Они недалеко ушли — попали в большую облаву. До утра их и еще человек сто женщин, мужчин, подростков продержали во дворе какого-то склада. Утром задержанным сообщили, что на железнодорожной станции была совершена диверсия, что, однако, диверсантов немецкой военной жандармерии удалось поймать, а мину, которую они подложили, вовремя обезвредить. Поэтому арестованных заложников не расстреляют, как было решено вначале, а всех, начиная с пятнадцатилетнего возраста, отправят на работу в Германию.

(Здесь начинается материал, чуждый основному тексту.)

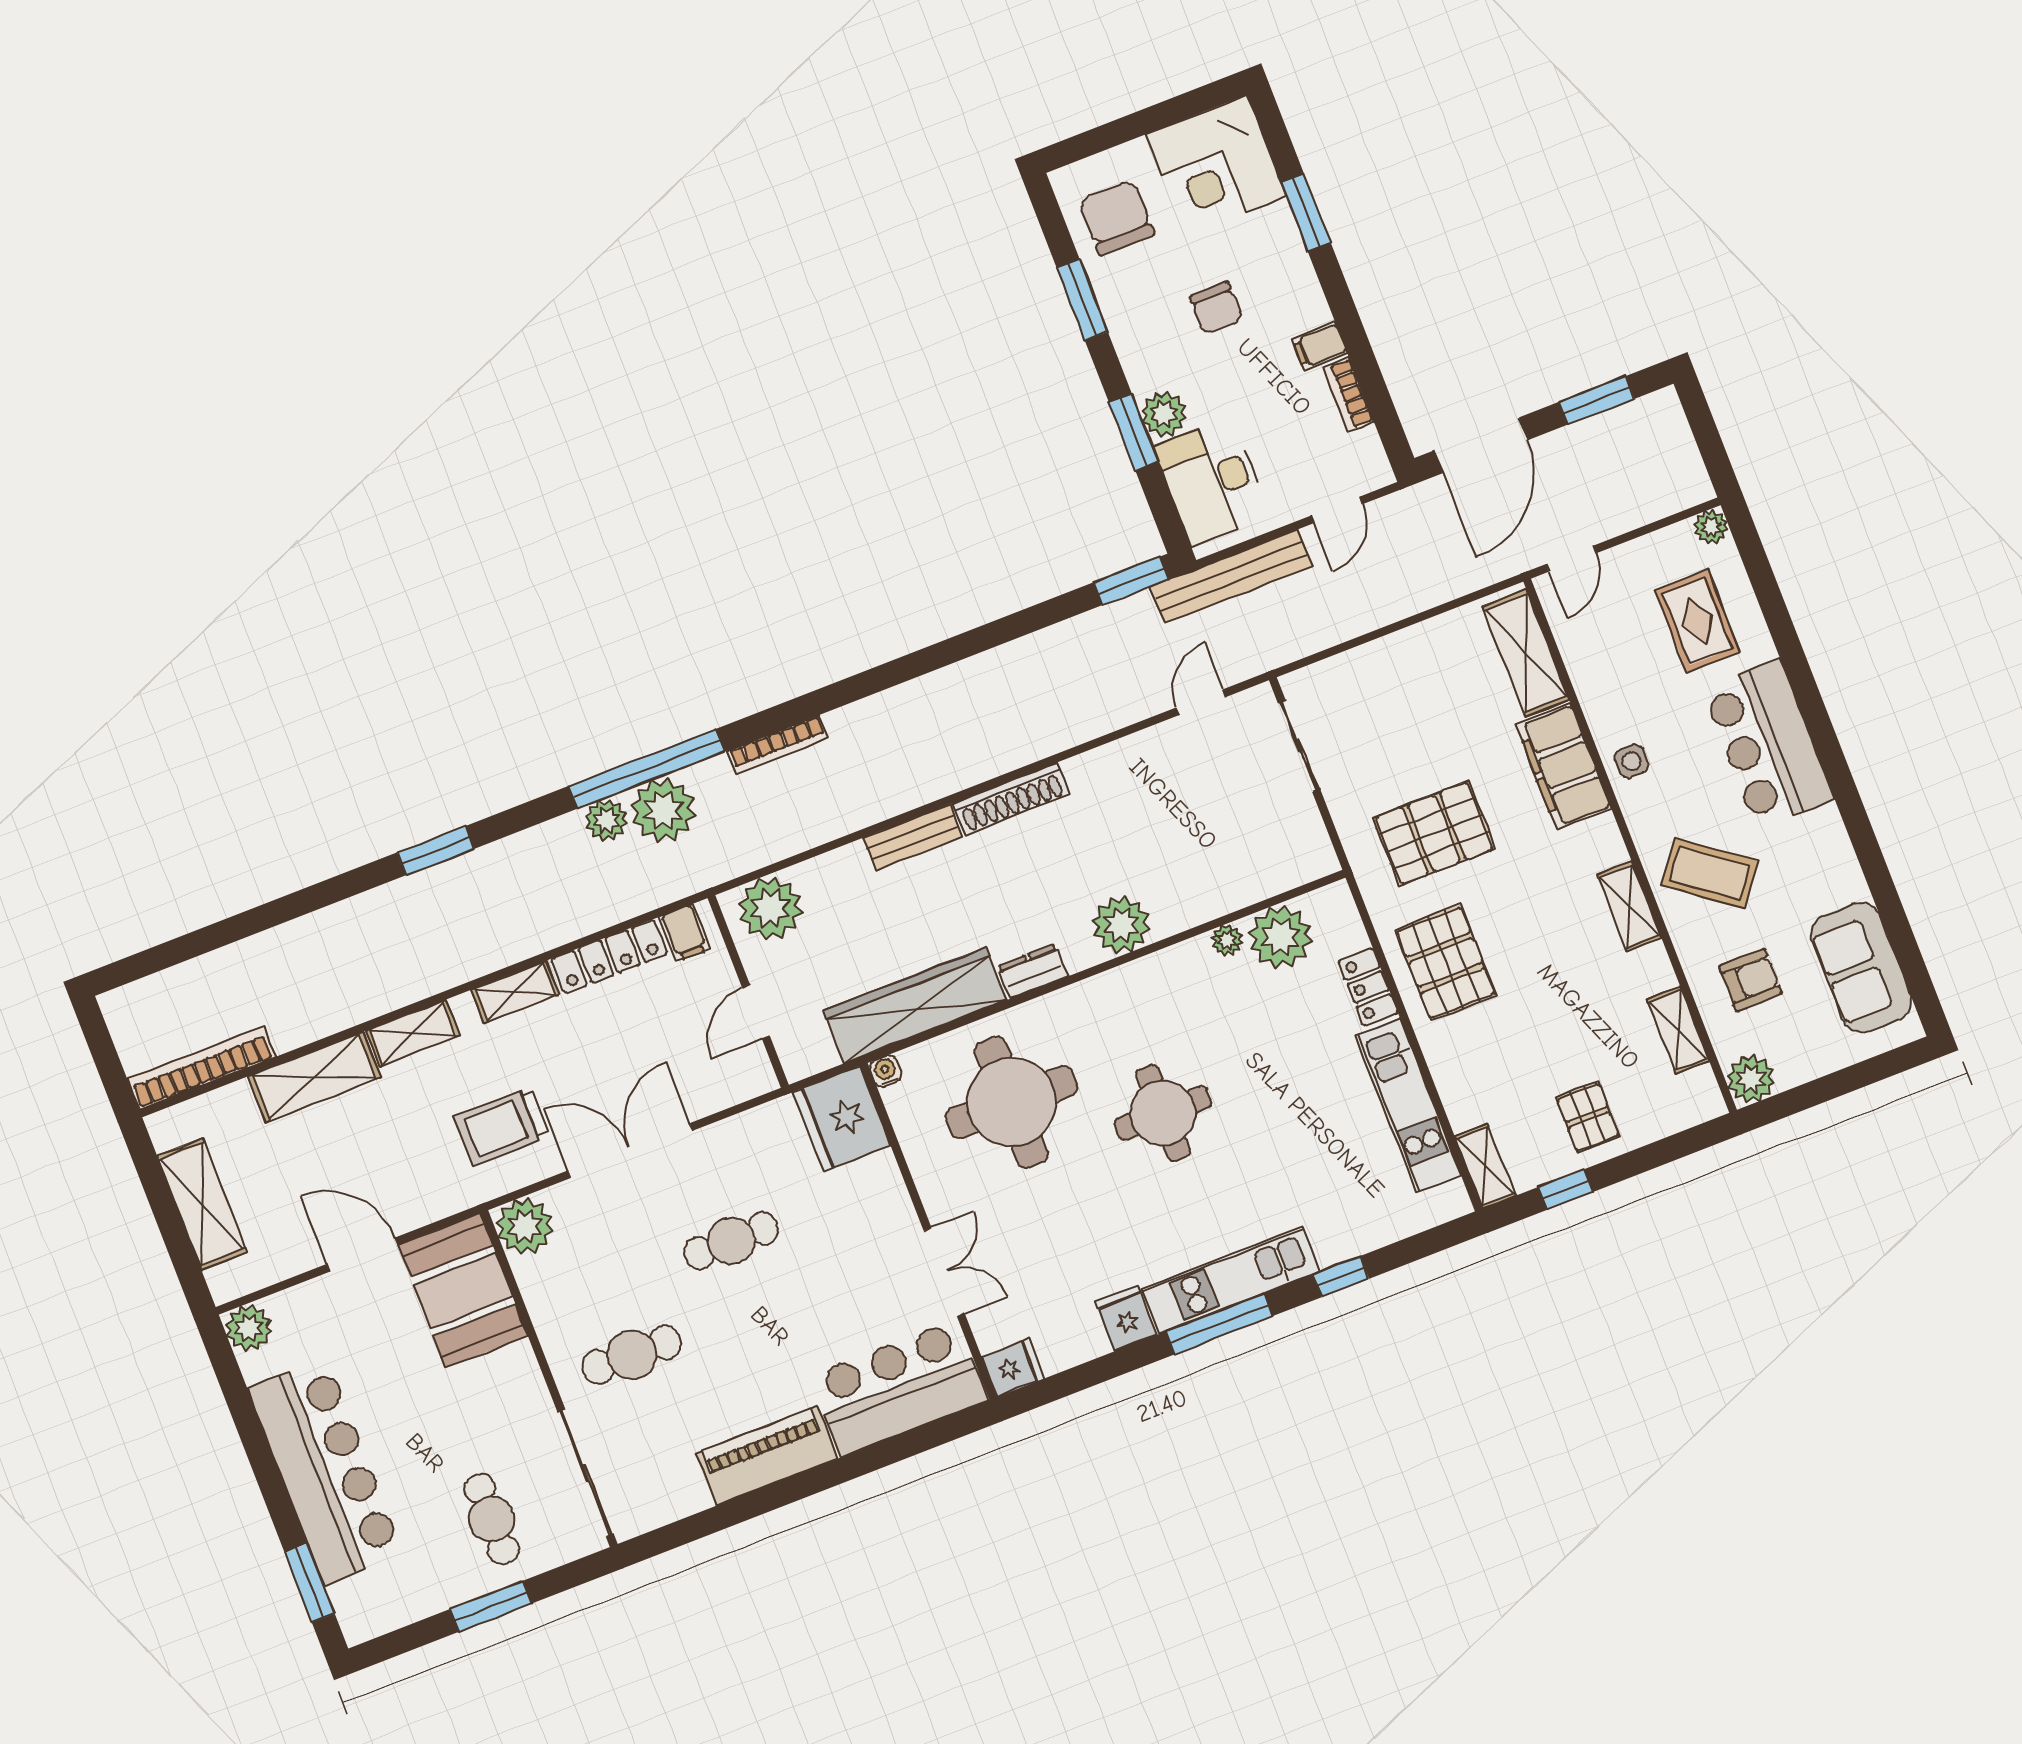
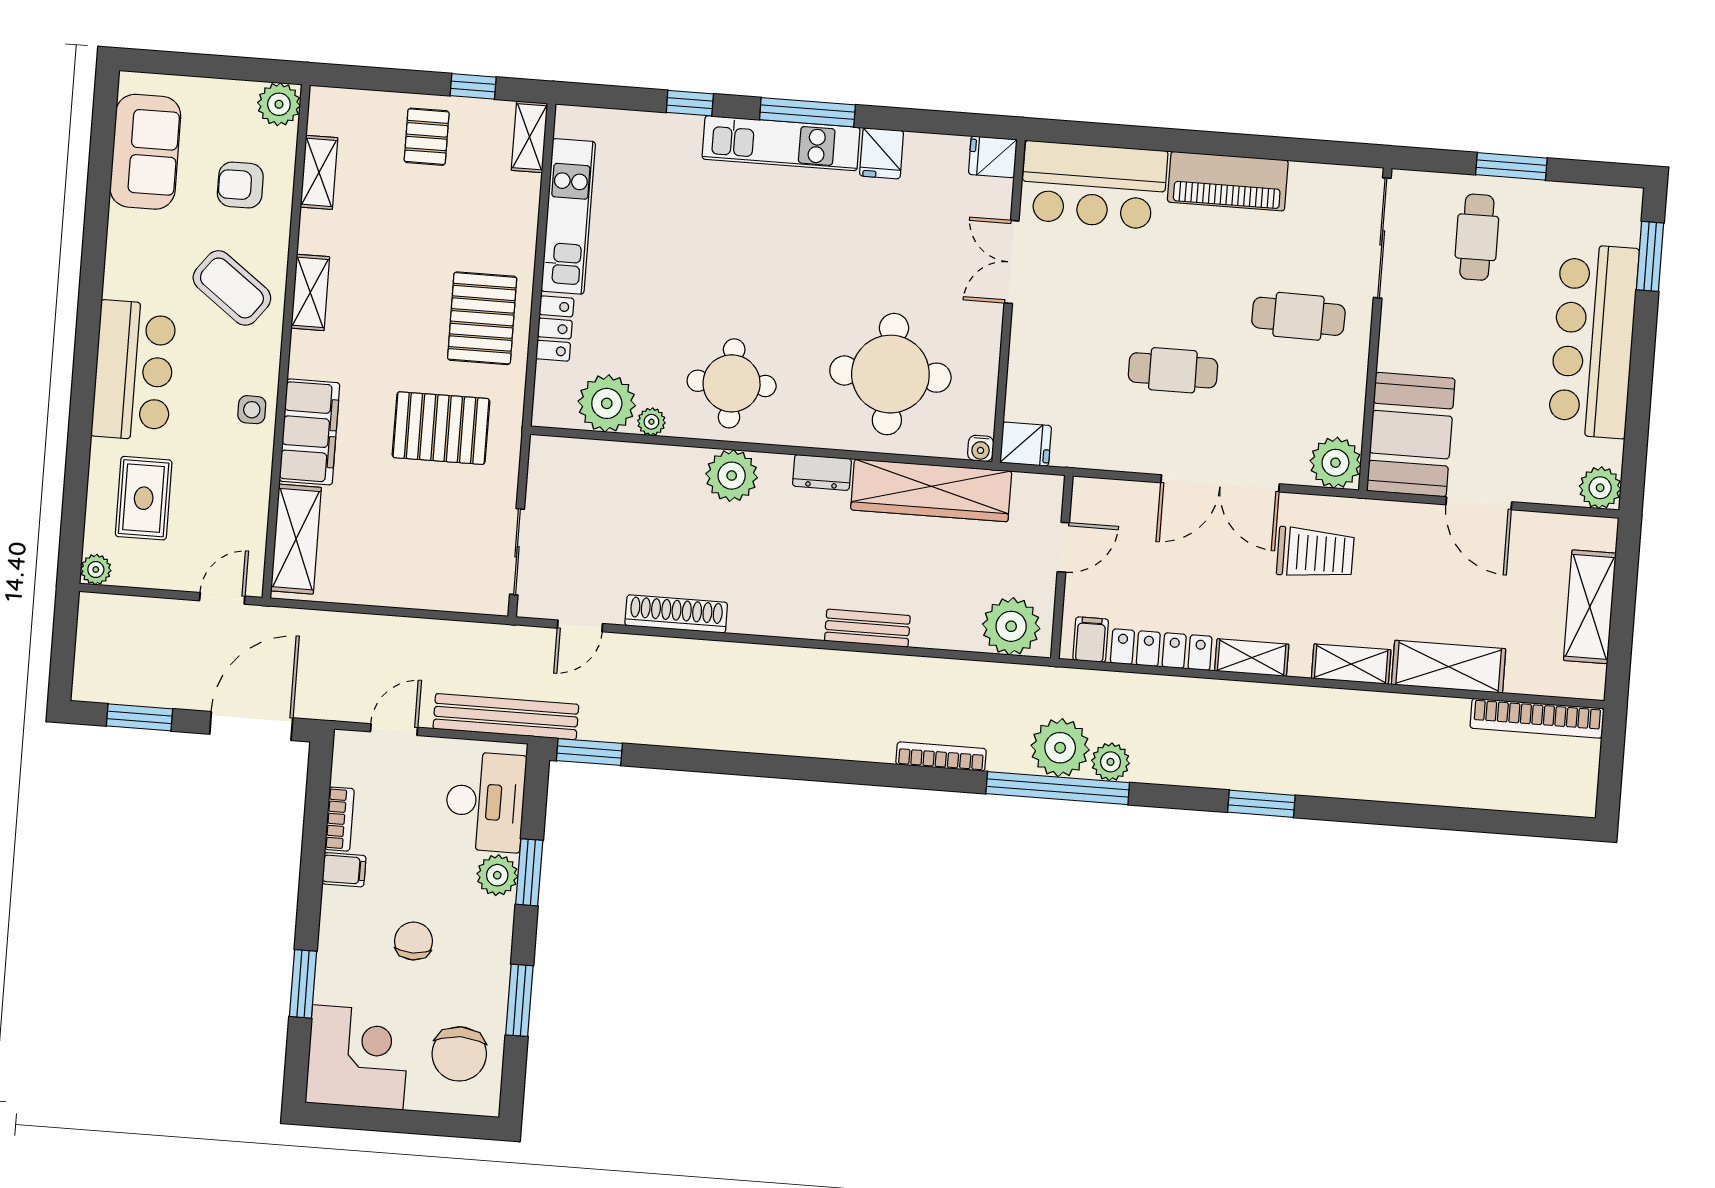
shoe rack: (1011, 799) -> (676, 614), moved
round table: (1163, 1113) -> (732, 383), moved
fridge: (842, 1119) -> (1026, 444), width x0.53, depth x0.75

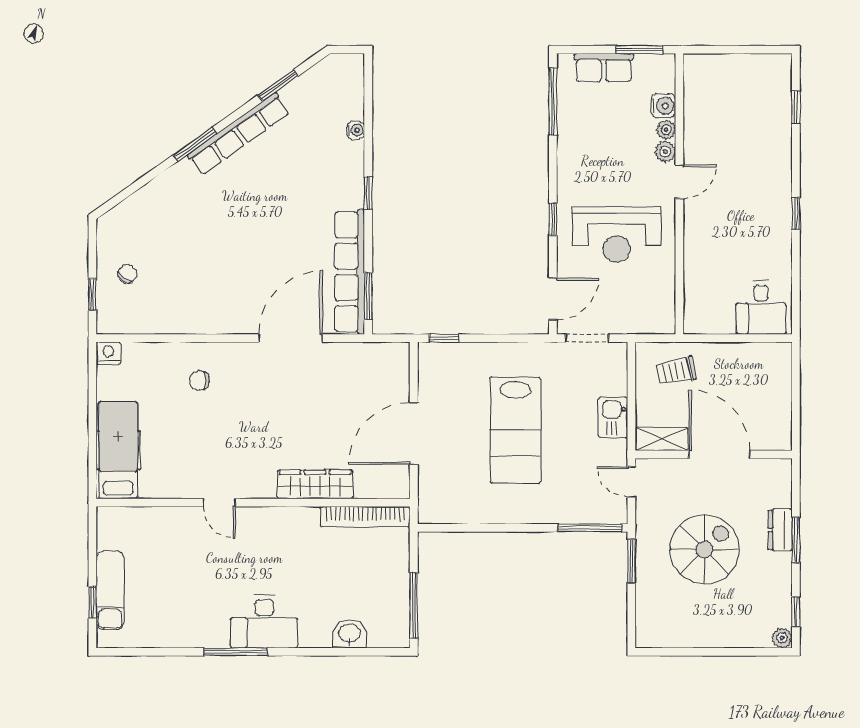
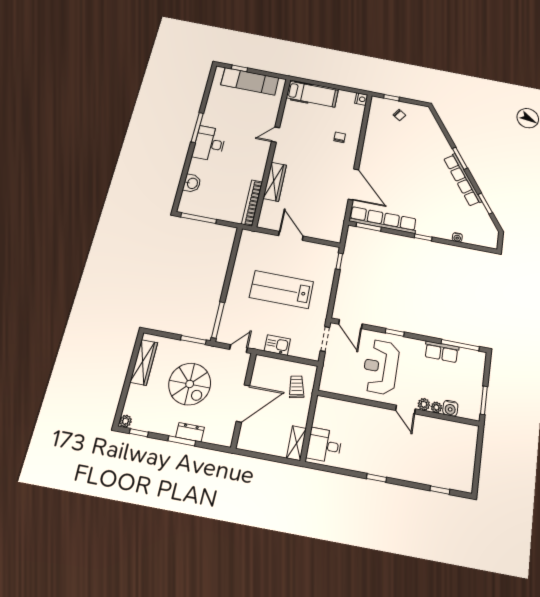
row of seats: (604, 68) -> (442, 352), moved, turned -90
door: (414, 434) -> (291, 236), width x0.73
shelving: (662, 439) -> (296, 443), moved
exam couch: (110, 590) -> (250, 81), width x1.36, depth x1.45
wardrobe: (684, 634) -> (144, 362), added

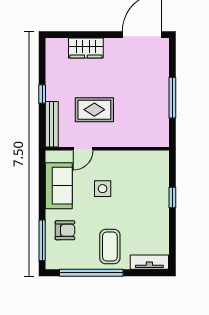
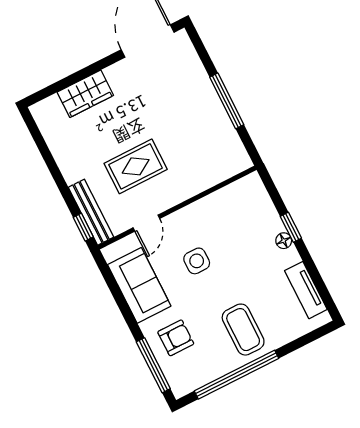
window: (42, 94) -> (83, 227), moved
floor lamp: (164, 204) -> (284, 241), added
tv unit: (149, 262) -> (306, 290), moved, turned -90

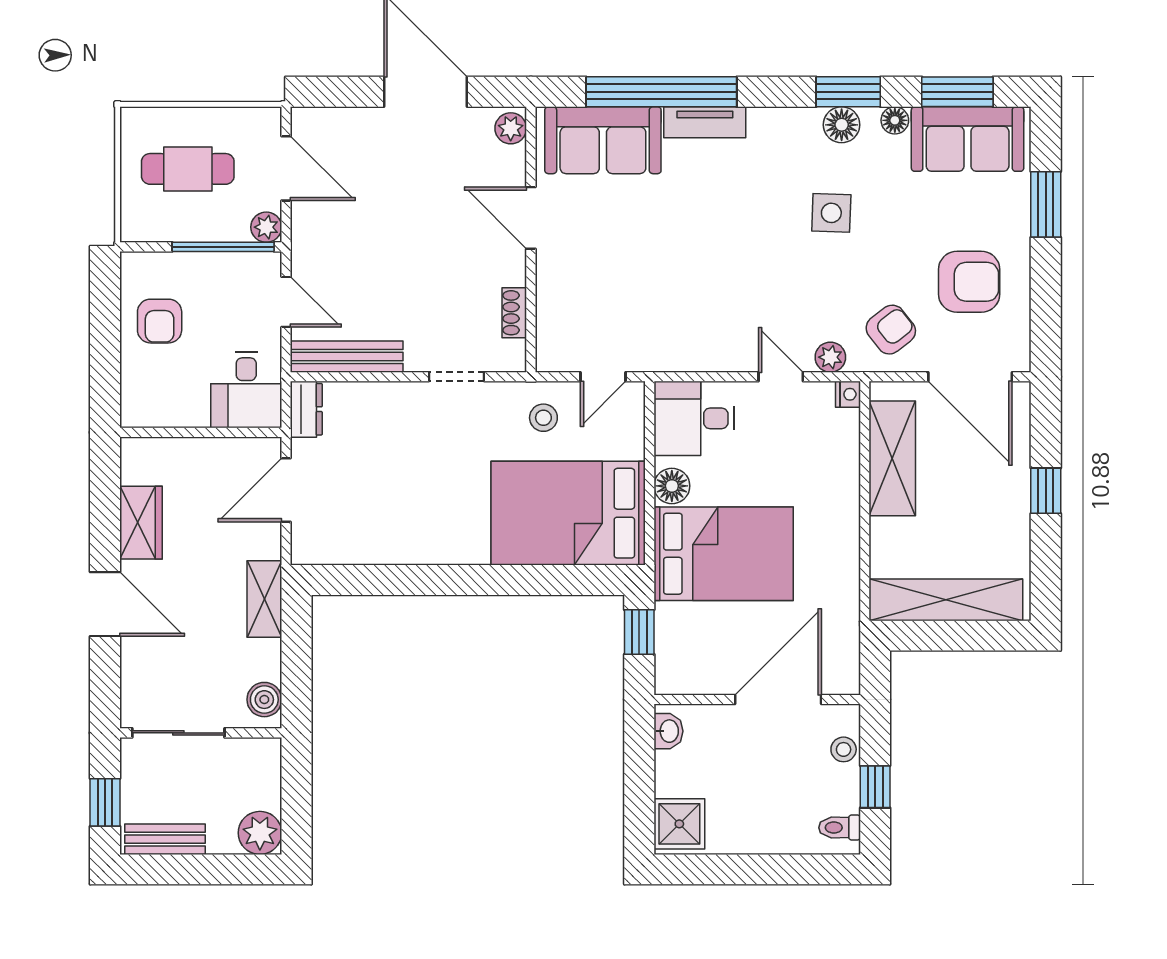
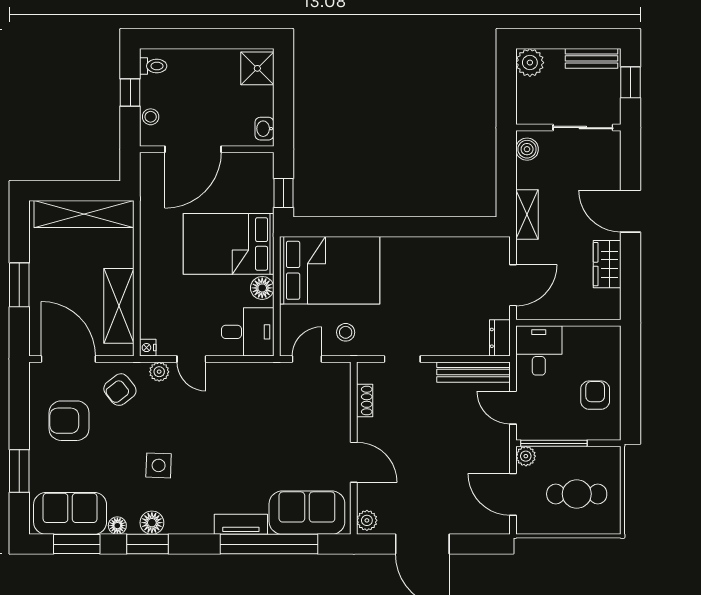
window: (1046, 491) -> (19, 285), width x1.50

Здесь же во дворе, в небольшой конторке, арестованным была наскоро устроена медицинская проверка. Сергей смотрел на плачущих женщин, на испуганных мужчин и, как тогда, перед сборным пунктом евреев, испытывал подобие нечистого облегчения. Сергею удивительно везло. Тогда он мог сказать солдату, что он не еврей, теперь он скажет, что ему еще нет пятнадцати.
— Раздевайся! — говорил переводчик всем, кто подходил к столу. — Раздевайся! — сказал он Сергею.
— Мне четырнадцать лет, — бледнея, сказал Сергей.
Переводчик грозно взглянул на него.
— Фирцейн яре.
Переводчик не поверил. Сергей это сразу почувствовал. Врач поднял брови, что-то резко приказал.
— Раздевайся! — заревел переводчик. — Нашел где заливать!
— Но мне четырнадцать!
— Длинный, но тонкий, — сказал с сомнением по-немецки врачу какой-то чин.
Сергей понял его и без перевода, потому что от его слов потянуло надеждой.
Его заставили раздеться. Врач, брезгливо морщась — белье Сергея было несвежим, — оглядел его и махнул рукой. И Сергея, визжащего, сопротивляющегося, униженного брезгливой гримасой немца, толкнули к толпе угрюмых отобранных. Там уже набралась партия для одного вагона, и конвоиры повели людей на станцию, которая находилась всего метрах в двухстах.
С Тейкой Сергею не удалось связаться. Сергей лез в вагон последним, высовывался из двери, пока его чуть не прижали этой самой дверью. Вагон закрыли наглухо.
9
В вагоне тревожно ожидали конечной остановки.
И вот ночью эшелон остановился, и без секунды перерыва кто-то, озлобленный до крайности, подбежал к дверям вагона и бешено заорал:
— Алле раус! Алле раус! Ферфлюхте, русише швайне!
Откатывались вагонные двери, а тот, озлобленный, уже не кричал, а рычал, задыхаясь от ненависти. В темноте кричащего не было видно, а голос его звучал в десятке мест: «Раус! Раус! Фауле хунд!» И оттого, что ненависть эта никем не была вызвана, оттого, что это была чистая ненависть, становилось особенно жутко.